On my previous post, I was talking about a license key for my mp3 player. What I was actually trying to get is directions as to how to contact the Gigaware company in order to acquire a key. The phone number, website are all inaccessible.


----------



## Basementgeek (Feb 7, 2005)

You last question, at least to me, was perfectly clear . You wanted a key.

You can do the same as we can, do a google search. If you can't find any thing Radio Shack should be able offer some assistance I would think.

Do you still have install on your PC ?

BG


----------



## flattop1269 (Apr 12, 2010)

I did install it on my computer but I can not access anything without the player hooked up. My daughter has it with her over 100 miles away from me.

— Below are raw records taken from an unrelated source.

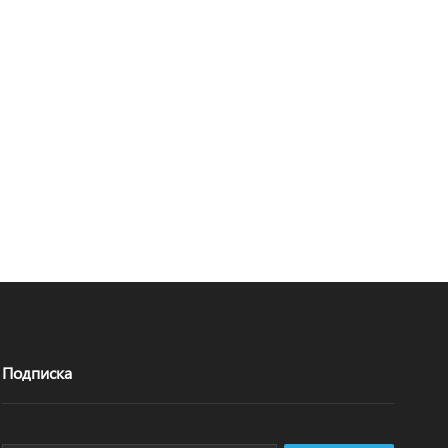
Подписка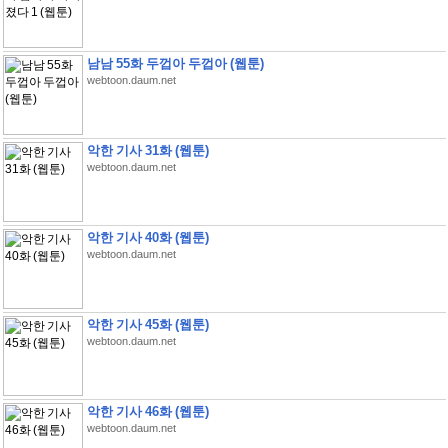
남남 55화 두껍아 두껍아 (웹툰)
webtoon.daum.net
악한 기사 31화 (웹툰)
webtoon.daum.net
악한 기사 40화 (웹툰)
webtoon.daum.net
악한 기사 45화 (웹툰)
webtoon.daum.net
악한 기사 46화 (웹툰)
webtoon.daum.net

Radio Shack can't help me either. They keep telling me to go to the Gigaware website, yet when I Google it, there is no link to the site!! Frustrating!


----------



## SABL (Jul 4, 2008)

Ask Radio Shack for the url that will lead you to the Gigaware website. I googled and came up with gigaware.co.uk...don't know if that will help.


----------



## Done_Fishin (Oct 10, 2006)

Quite frequently the keys are on the CD envelopes, did your daughter check carefully the CD & envelope that you gave her?


----------



## flattop1269 (Apr 12, 2010)

That's just it, I lost the envelope it came in. I called Radio Shack, they told me to order a new CD and it should come with a new key on the envelope. When I did order a new CD, the CD came in a plastic bag!!!! No key!


----------



## Done_Fishin (Oct 10, 2006)

I would suggest that you contact the vendor of your CD then and complain most strongly about the missing key. "Talk" with the person that took your order and told you it would be attached!


----------